The DDoS risk is important to consider and it can be mitigated. During a "cache miss attack" most normal traffic will still hit the hardware cache and be unaffected. The switch configuration should include ACLs to ensure that control plane traffic (BGP) from peers is allowed and rate limit data plane traffic on the link to the router to ensure that the software router is never overwhelmed. These two controls would ensure that the effect of the attack would be limited to an increase in packet loss for the small fraction of traffic not handled by the cache.

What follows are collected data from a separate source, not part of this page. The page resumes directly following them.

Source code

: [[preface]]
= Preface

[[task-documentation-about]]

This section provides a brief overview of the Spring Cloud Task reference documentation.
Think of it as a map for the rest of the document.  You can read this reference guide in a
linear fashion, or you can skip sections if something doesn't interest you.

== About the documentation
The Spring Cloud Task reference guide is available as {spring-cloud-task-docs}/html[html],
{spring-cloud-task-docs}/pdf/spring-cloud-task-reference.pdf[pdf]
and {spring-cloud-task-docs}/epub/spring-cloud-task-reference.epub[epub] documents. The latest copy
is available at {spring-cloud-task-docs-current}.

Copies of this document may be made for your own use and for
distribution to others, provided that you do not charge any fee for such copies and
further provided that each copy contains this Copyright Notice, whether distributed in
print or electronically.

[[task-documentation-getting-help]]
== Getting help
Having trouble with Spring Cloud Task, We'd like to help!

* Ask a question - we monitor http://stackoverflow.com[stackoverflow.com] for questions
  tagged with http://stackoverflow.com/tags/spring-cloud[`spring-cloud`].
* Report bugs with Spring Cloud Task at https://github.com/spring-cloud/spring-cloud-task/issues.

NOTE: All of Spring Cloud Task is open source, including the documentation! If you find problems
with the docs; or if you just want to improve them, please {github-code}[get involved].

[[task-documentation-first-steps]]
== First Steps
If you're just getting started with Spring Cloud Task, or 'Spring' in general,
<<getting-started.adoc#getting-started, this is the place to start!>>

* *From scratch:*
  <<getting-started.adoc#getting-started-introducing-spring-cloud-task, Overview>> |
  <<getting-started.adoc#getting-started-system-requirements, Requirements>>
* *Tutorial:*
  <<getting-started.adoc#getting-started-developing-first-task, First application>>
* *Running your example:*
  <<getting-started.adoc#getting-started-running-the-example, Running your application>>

DeleteThe SDN controller can further mitigate the attack using analytics to identify the attack signature and installing hardware ACLs to drop, rate limit, or reduce priority of the attack traffic. For an example, see DDoS mitigation with Cumulus Linux.
Hi Peter,
ReplyDeleteI have been following your last blog posts and been testing some of your scenarios. I have been contemplating this approach for years. Needless to say I find all this very exciting!
What if we removed the software router from the above scenario and let the switch do all the BGP peering. We can then use "selective route download" to hold all routes in RIB but only install default routes from transit providers and the routes received from the sFlowRT on to the FIB. Much like David Barrosos SIR example.

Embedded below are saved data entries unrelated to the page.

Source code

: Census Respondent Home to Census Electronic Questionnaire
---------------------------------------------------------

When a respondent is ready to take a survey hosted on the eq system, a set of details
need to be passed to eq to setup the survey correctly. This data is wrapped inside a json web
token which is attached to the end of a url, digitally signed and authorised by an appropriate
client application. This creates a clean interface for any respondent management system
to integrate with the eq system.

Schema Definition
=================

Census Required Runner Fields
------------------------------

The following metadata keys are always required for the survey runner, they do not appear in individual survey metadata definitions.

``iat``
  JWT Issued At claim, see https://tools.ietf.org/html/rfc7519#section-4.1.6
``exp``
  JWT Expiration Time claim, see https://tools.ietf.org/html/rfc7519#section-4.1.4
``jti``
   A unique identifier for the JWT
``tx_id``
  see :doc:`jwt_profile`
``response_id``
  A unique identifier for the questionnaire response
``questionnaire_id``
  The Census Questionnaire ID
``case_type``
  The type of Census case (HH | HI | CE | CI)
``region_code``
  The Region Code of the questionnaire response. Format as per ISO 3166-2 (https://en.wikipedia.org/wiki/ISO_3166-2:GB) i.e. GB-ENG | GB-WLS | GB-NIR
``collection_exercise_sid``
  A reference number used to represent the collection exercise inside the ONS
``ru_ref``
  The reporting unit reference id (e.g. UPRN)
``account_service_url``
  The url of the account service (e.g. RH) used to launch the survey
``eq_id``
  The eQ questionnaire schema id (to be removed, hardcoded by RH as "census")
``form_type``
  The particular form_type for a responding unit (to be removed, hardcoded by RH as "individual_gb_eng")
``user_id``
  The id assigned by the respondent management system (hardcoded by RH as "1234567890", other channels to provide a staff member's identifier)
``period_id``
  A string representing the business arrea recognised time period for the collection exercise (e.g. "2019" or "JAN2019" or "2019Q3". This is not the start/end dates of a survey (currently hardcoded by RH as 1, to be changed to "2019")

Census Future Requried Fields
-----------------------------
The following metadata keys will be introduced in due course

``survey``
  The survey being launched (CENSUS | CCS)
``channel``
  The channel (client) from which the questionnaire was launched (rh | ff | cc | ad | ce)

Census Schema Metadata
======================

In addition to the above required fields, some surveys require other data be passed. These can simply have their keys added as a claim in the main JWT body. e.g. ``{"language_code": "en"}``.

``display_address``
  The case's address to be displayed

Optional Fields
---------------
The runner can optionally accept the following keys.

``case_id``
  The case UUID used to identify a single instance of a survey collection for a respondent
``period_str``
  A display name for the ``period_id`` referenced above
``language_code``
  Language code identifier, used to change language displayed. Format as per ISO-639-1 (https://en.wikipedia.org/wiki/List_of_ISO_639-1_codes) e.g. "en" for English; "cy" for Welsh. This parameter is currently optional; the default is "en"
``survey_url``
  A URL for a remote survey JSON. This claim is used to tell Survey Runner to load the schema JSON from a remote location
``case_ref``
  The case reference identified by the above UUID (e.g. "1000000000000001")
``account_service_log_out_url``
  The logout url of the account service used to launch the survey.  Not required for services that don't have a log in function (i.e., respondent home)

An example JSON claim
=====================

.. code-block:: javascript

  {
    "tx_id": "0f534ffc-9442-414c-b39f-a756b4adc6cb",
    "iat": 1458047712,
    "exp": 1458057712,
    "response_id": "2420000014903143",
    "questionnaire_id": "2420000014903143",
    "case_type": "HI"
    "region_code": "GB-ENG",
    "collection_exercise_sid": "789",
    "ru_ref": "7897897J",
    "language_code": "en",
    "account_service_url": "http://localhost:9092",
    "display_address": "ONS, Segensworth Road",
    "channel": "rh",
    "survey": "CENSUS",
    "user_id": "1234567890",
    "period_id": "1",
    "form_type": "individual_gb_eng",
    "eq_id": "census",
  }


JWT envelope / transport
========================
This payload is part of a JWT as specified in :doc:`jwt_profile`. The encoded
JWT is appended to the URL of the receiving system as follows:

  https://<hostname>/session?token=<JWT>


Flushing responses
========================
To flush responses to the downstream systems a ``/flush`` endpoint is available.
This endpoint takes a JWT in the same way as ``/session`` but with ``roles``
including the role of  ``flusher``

That would remove the requirement of peers setting up a static route to the software router and the ebgp multihop requirement. This removes the cache miss attack surface as well.
A bare-metal switch such as the Quanta T3048-LY8 with Intel Rangeley CPU and 4 GB DDR3/ECC RAM, should be able to handle this with a decent software suite.
How would packets that don't have exact hardware routes be forwarded? The SIR architecture works for an access router where you have transit provider that will handle your default route and the hardware is used to forward selected prefixes to peers. In this PoC there is no transit provider, all packets must be correctly forwarded. The miss traffic is sent to the adjacent software router for forwarding. With a decent CPU on the switch you could merge both functions, passing hardware misses up to the CPU for forwarding. You could also install sFlow-RT on the switch for a self contained (but logically equivalent) solution.
DeleteI would be interested in any thoughts about how one might streamline the configuration. The PoC setup awkward and not as transparent to the peers as it should be.
If you wanted to implement the logical equivalent of SIR using sFlow-RT to manager routing to transit providers, it would be easy to do. Just install BIRD and sFlow-RT on the switch and have sFlow-RT write the BIRD prefix filter configuration file.